Founder Teatro Grattacielo
Keeping It Real: Rescuing Forgotten Verismo
extract from The New York Times article By Anthony Tommasini
FINDING a replacement for Brünnhilde on short notice, or for any number of daunting roles that only a handful of people in the world can sing properly, is a nightmarish prospect for an opera company. But imagine having to find a replacement tenor to sing the punishing title role of Pietro Mascagni’s “Piccolo Marat.” Never heard of it? Not many operagoers have.
“Il Piccolo Marat” had a sensational 1921 premiere in Rome. A rescue drama and ill-fated-love story set in the river city of Nantes at the height of the French Revolution, it is among the many forgotten works of Italian opera’s verismo era. From the 1890s to the 1920s opera composers in Italy could hardly keep pace with the public demand for melodically plush, hot-blooded and gritty musical dramas. Verismo means realism, and these operas offered true-to-life (sometimes true-to-lowlife) depictions of everyday people.
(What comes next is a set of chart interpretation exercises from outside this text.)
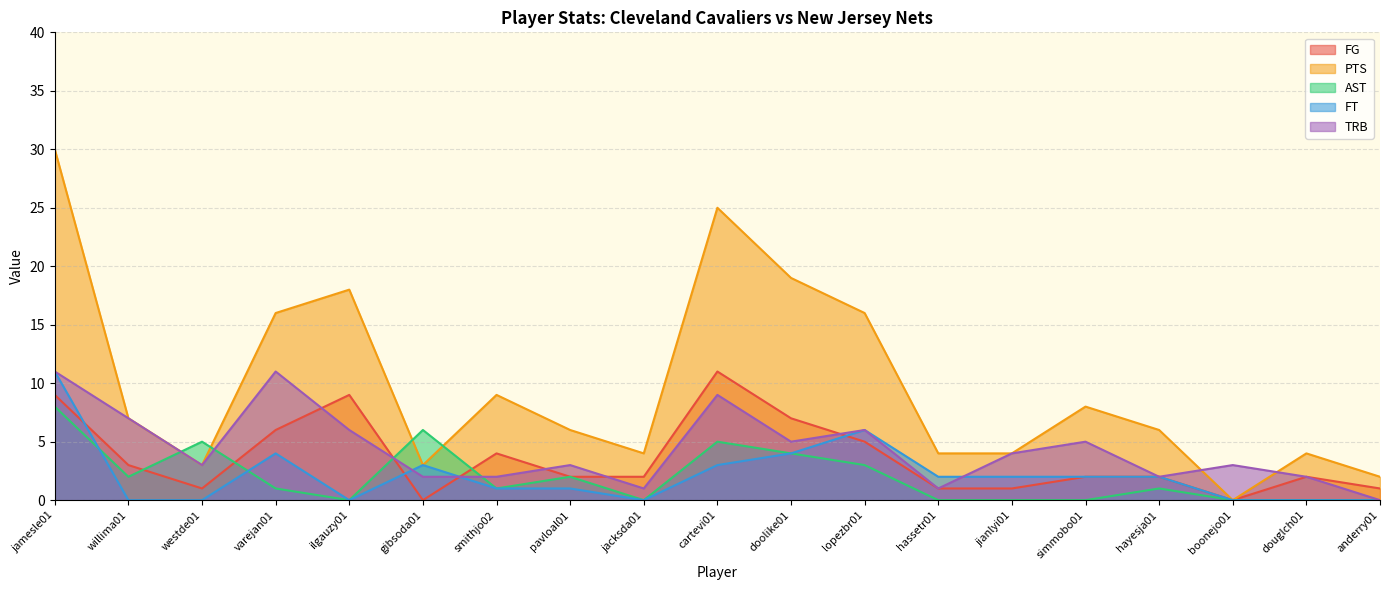

Is the value of FG at willima01 greater than the value of PTS at willima01?

No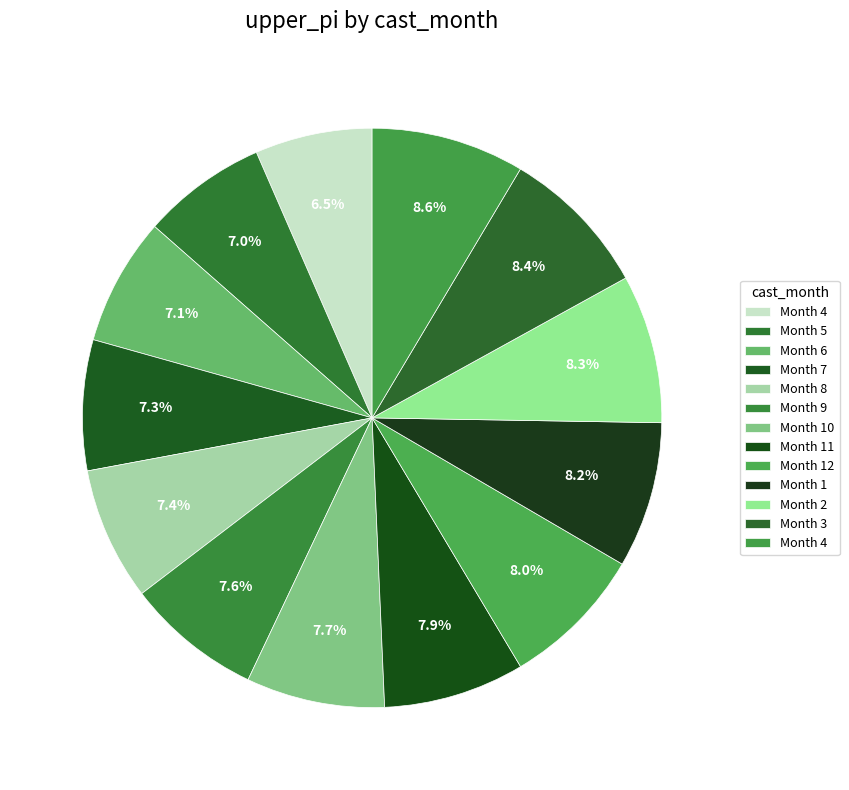

Count the number of slices in the pie.

13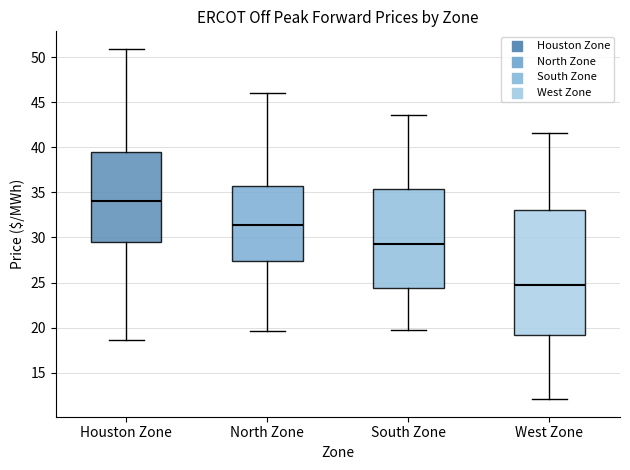

Which box is the tallest, from its lower edge to its upper edge?

West Zone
This period, dominated by Puccini, produced a sizable number of enduring works, starting with Mascagni’s one-act wonder, “Cavalleria Rusticana.” Its runaway success at its 1890 premiere in Rome essentially inaugurated the verismo movement.
Yet dozens of verismo operas that followed, often acclaimed at their openings, have languished for decades. They have a tireless champion in Duane D. Printz, a former soprano and the founding director of Teatro Grattacielo, a scrappy organization devoted to uncovering worthy operas from this once-thriving era.